ZAGREB – Mikaela Shiffrin felt “really excited” Wednesday after winning the first women’s World Cup race of 2023.
And it wasn't because she had just moved within one victory of Lindsey Vonn's record.
“I skied better than I probably ever have,” Shiffrin said.
The defending overall champion dealt best with difficult course conditions to dominate a floodlit slalom and raise her career tally to 81 World Cup wins. She could match the best mark Thursday at another slalom on the same course.
American standout Vonn set the women’s record of 82 before retiring in 2019. The overall best mark is 86, from Swedish great Ingemar Stenmark.
“I’m happy, I’m incredibly happy. I mean, I had so much fun skiing today and it was really my best skiing both runs today,” said Shiffrin, who beat runner-up Petra Vlhová by 0.76 seconds, with the rest of the field finishing more than 1.20 off the pace.
The former overall champion of Slovakia had won the race on the outskirts of the Croatian capital the past three seasons. Vlhová's rise to the top has motivated Shiffrin.
“I feel like I would not be here tonight with skiing like that, if it wasn’t for Petra pushing the limits in the last three years. She’s been so strong and it has encouraged me to keep working harder and harder and harder,” Shiffrin said.
“Nothing less than the best is going to work. I was taking all the risk I needed and made it on the finish and that’s just an amazing feeling when it’s good enough.”
Shiffrin certainly has been more than just good enough in recent weeks.
The four-time overall champion stretched her winning streak to five races, which included three different events: super-G, giant slalom, and slalom.
Only two female racers have won more races in succession: Swiss skier Vreni Schneider won eight in 1988-89 and Germany’s Katja Seizinger won six in 1997.
Earlier, Shiffrin won back-to-back slaloms in Finland to start the 2022-23 season.
On Wednesday, Shiffrin stood up to the challenge to defend her first-run lead as the last starter on the deteriorating Crveni Spust course.
While no racers remained without mistakes, Shiffrin never got in real trouble in her final run.
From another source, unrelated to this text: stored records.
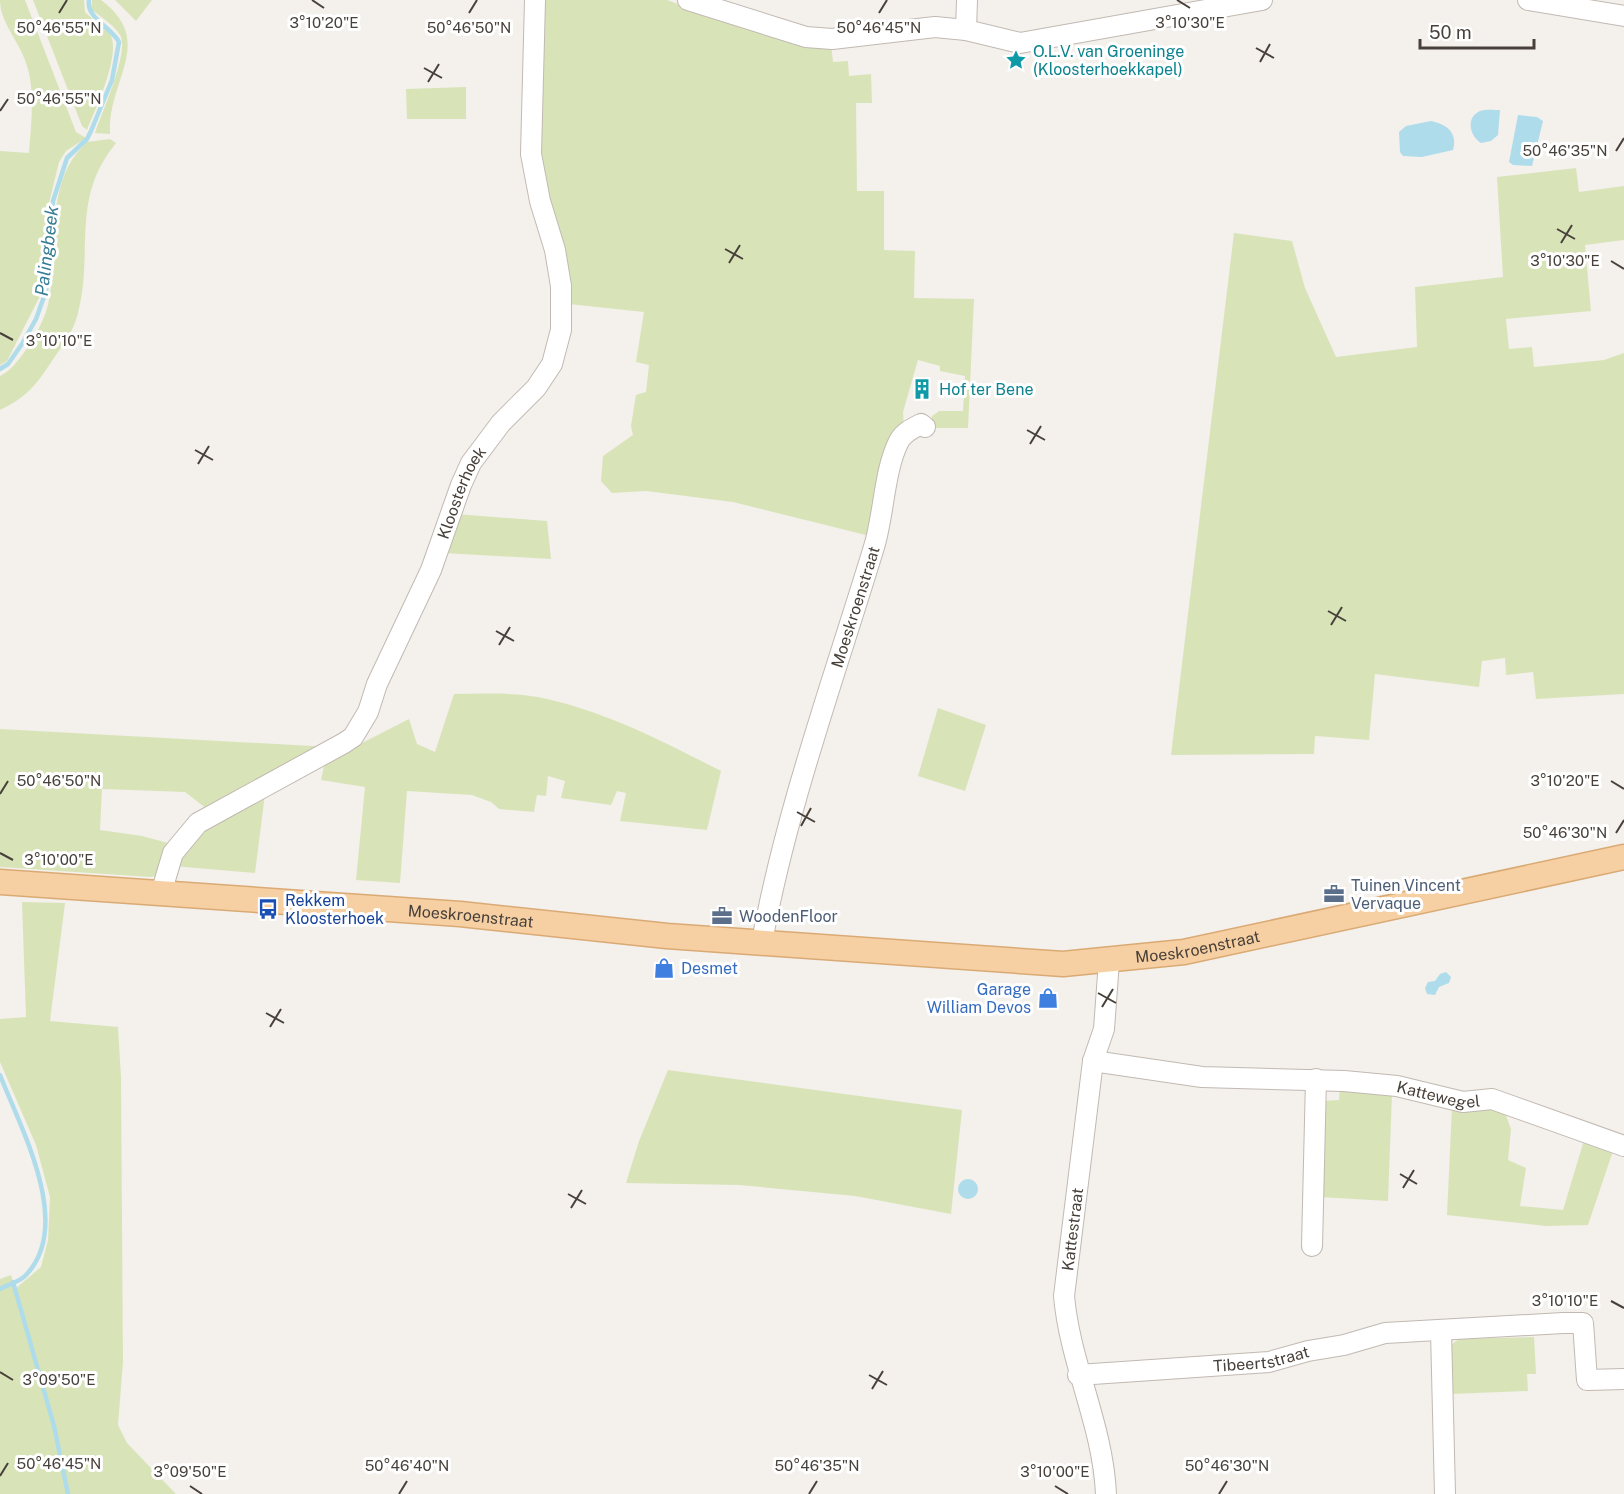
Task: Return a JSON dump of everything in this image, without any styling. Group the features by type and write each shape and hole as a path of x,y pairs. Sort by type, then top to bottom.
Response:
{"main road":[{"name":"Moeskroenstraat","path":"0,882 460,914 667,936 1021,963 1085,963 1184,952 1624,857"}],"street":[{"name":"Kloosterhoek","path":"161,893 173,853 198,823 344,743 362,725 377,684 431,570 471,463 501,423 536,388 552,364 561,330 561,286 555,250 540,201 531,154 535,0"},
{"path":"688,0 757,23 823,39 935,27 966,30 1020,43 1262,0"},
{"path":"966,30 967,0"},
{"path":"1528,0 1624,16"},
{"name":"Moeskroenstraat","path":"762,942 774,884 804,776 878,534 893,460 900,440 910,429 921,424 925,427"},
{"name":"Kattestraat","path":"1106,1494 1099,1438 1078,1376 1067,1330 1064,1296 1093,1061 1104,1029 1109,961"},
{"name":"Kattewegel","path":"1093,1061 1202,1077 1316,1079 1397,1086 1463,1102 1492,1100 1624,1146"},
{"path":"1312,1246 1316,1079"},
{"name":"Tibeertstraat","path":"1078,1376 1269,1362 1385,1333 1442,1331 1453,1327 1583,1323 1587,1380 1624,1379"},
{"path":"1442,1331 1445,1494"}],"green space":[{"path":"0,0 25,0 76,132 86,138 66,151 59,162 48,207 41,294 7,361 0,365 0,151 29,153 32,106 28,71 22,53 3,16"},
{"path":"33,0 84,0 85,12 110,34 113,54 110,67 87,130 82,126"},
{"path":"92,0 101,0 117,16 126,31 128,47 111,114 110,134 95,133 118,68 122,43 115,28 92,10"},
{"path":"115,0 152,0 136,21"},
{"path":"539,0 667,0 723,21 791,40 831,44 833,62 848,61 849,76 871,74 872,103 856,103 857,191 884,191 884,250 915,251 914,298 974,299 968,428 931,428 932,416 939,411 963,411 965,376 940,371 940,366 918,360 903,412 904,428 874,537 733,502 646,491 612,493 601,481 603,456 633,435 631,426 636,395 646,392 649,365 636,362 644,312 569,304 538,154"},
{"path":"466,87 466,119 407,119 406,89"},
{"path":"110,139 116,143 102,164 93,184 88,205 82,290 74,326 36,384 24,395 0,410 0,376 11,368 26,350 48,306 52,280 55,216 64,176 73,158 87,142"},
{"path":"1576,168 1579,192 1624,186 1624,240 1585,245 1591,311 1506,319 1509,349 1532,347 1534,367 1604,360 1624,353 1624,694 1536,699 1533,672 1506,675 1505,658 1482,661 1479,687 1375,674 1369,740 1315,736 1314,754 1171,755 1234,233 1292,241 1305,288 1336,357 1417,347 1415,287 1503,277 1497,177"},
{"path":"455,514 547,521 551,559 443,553"},
{"path":"454,694 517,694 562,703 609,718 721,771 707,830 620,821 626,793 617,791 611,805 561,798 565,781 548,776 546,796 537,795 534,812 499,809 491,802 472,795 407,791 400,883 356,880 365,787 321,780 325,762 409,719 417,744 435,752"},
{"path":"938,708 986,725 965,791 918,776"},
{"path":"0,729 330,747 207,809 185,792 102,789 100,830 142,836 168,843 156,876 150,877 0,867"},
{"path":"265,794 255,873 173,866 193,837"},
{"path":"22,902 65,903 50,1021 118,1027 121,1077 123,1362 118,1425 127,1443 176,1494 0,1494 0,1279 11,1275 15,1289 41,1267 48,1240 50,1197 36,1145 0,1062 0,1019 26,1017"},
{"path":"668,1070 962,1110 951,1214 855,1196 739,1185 626,1183 639,1141"},
{"path":"1340,1085 1392,1093 1388,1201 1320,1197 1323,1101 1339,1100"},
{"path":"1452,1107 1503,1107 1511,1129 1508,1160 1526,1168 1520,1206 1563,1210 1585,1137 1614,1148 1588,1225 1546,1226 1447,1215"},
{"path":"1534,1337 1536,1374 1527,1374 1528,1391 1451,1394 1452,1344 1459,1339"}],"water":[{"path":"1482,110 1500,110 1498,135 1491,141 1481,143 1472,132 1472,118"},
{"path":"1518,115 1537,117 1543,121 1532,166 1513,165 1509,162"},
{"path":"1431,121 1442,124 1450,130 1454,139 1453,150 1422,157 1403,156 1400,152 1399,132 1406,126"},
{"path":"1446,972 1451,977 1449,983 1439,987 1435,995 1427,994 1425,988 1428,982 1435,981 1440,974"},
{"path":"964,1179 972,1179 978,1185 978,1193 972,1199 964,1199 958,1193 958,1185"}],"waterway":[{"name":"Palingbeek","path":"0,369 8,364 36,319 46,291 53,201 67,158 87,139 112,80 119,42 91,12 89,0"},
{"name":"Palingbeek","path":"0,1075 39,1176 44,1204 45,1231 39,1255 25,1276 0,1289"},
{"path":"13,1282 54,1426 68,1494"}],"place":[{"name":"O.L.V. van Groeninge (Kloosterhoekkapel)","path":"1016,60"},
{"name":"Hof ter Bene","path":"922,389"},
{"name":"Tuinen Vincent Vervaque","path":"1334,894"},
{"name":"Rekkem Kloosterhoek","path":"268,909"},
{"name":"WoodenFloor","path":"722,916"},
{"name":"Desmet","path":"664,968"},
{"name":"Garage William Devos","path":"1048,998"}]}
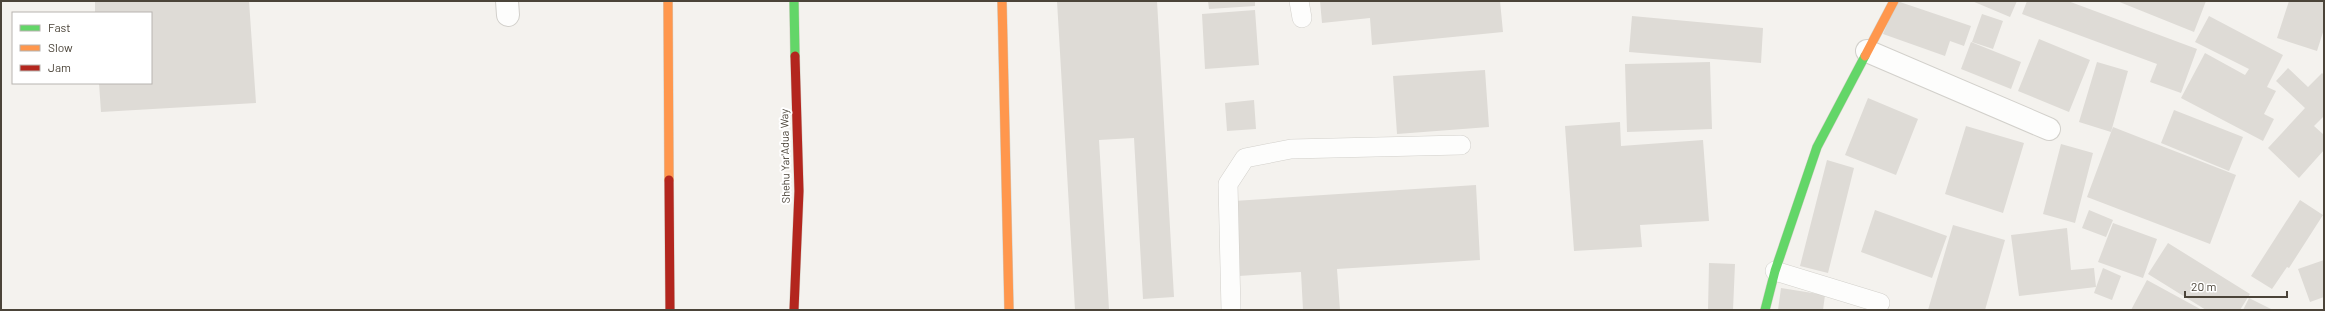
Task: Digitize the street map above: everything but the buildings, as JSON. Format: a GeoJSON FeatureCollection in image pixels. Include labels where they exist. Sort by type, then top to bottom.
{"type":"FeatureCollection","features":[{"type":"Feature","properties":{"kind":"main road"},"geometry":{"type":"LineString","coordinates":[[668,1],[670,310]]}},
{"type":"Feature","properties":{"kind":"main road","name":"Shehu Yar'Adua Way"},"geometry":{"type":"LineString","coordinates":[[794,1],[799,191],[794,310]]}},
{"type":"Feature","properties":{"kind":"main road"},"geometry":{"type":"LineString","coordinates":[[1002,1],[1009,310]]}},
{"type":"Feature","properties":{"kind":"main road"},"geometry":{"type":"LineString","coordinates":[[1765,310],[1775,271],[1817,147],[1894,1]]}},
{"type":"Feature","properties":{"kind":"street"},"geometry":{"type":"LineString","coordinates":[[1868,51],[2049,129]]}},
{"type":"Feature","properties":{"kind":"lane"},"geometry":{"type":"LineString","coordinates":[[1231,310],[1228,184],[1245,158],[1291,149],[1461,145]]}},
{"type":"Feature","properties":{"kind":"lane"},"geometry":{"type":"LineString","coordinates":[[1775,271],[1880,303]]}},
{"type":"Feature","properties":{"kind":"traffic: fast"},"geometry":{"type":"LineString","coordinates":[[794,1],[795,56]]}},
{"type":"Feature","properties":{"kind":"traffic: fast"},"geometry":{"type":"LineString","coordinates":[[1765,310],[1775,271],[1817,147],[1865,56]]}},
{"type":"Feature","properties":{"kind":"traffic: slow"},"geometry":{"type":"LineString","coordinates":[[668,1],[669,180]]}},
{"type":"Feature","properties":{"kind":"traffic: slow"},"geometry":{"type":"LineString","coordinates":[[1002,1],[1009,310]]}},
{"type":"Feature","properties":{"kind":"traffic: slow"},"geometry":{"type":"LineString","coordinates":[[1865,56],[1894,1]]}},
{"type":"Feature","properties":{"kind":"traffic: jam"},"geometry":{"type":"LineString","coordinates":[[794,310],[799,191],[795,56]]}},
{"type":"Feature","properties":{"kind":"traffic: jam"},"geometry":{"type":"LineString","coordinates":[[669,180],[670,310]]}}]}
She even won time on Vlhová at every split and celebrated with both arms up after crossing the finish, followed by two fist pumps.
“That was the most exciting thing of the day, that I felt so good skiing when it’s a bit softer. The victory is incredible, but I’m more happy with how I feel, it’s just calm,” Shiffrin said.
The American said she used new skis which she and her equipment supplier Atomic developed over the past two years. The new set-up is meant to give her a better control on softer courses that have been injected with water and salt — like the one in Zagreb.
Shiffrin drew an unfavorable start number and began the opening run last among the top-seven ranked racers. But she did best to keep the line between the gates, despite being bounced around by ruts and waves in the rather soft snow surface after days with temperatures of 10 to 15 degrees Celsius (50-59 Fahrenheit).
Shiffrin led Anna Swenn Larsson by 0.23 seconds. The Swede won her first World Cup slalom in November and dropped to third after the final run, swapping places with Vlhová.
“These kinds of conditions have been challenging for me, in the last two years especially. But tonight, it was just a really perfect combination of the equipment with my skiing,” Shiffrin said.
“I’m just thankful when it goes well. In the last five races it went really went well. So, now I am just on a groove and keep riding the wave until the wave is over.”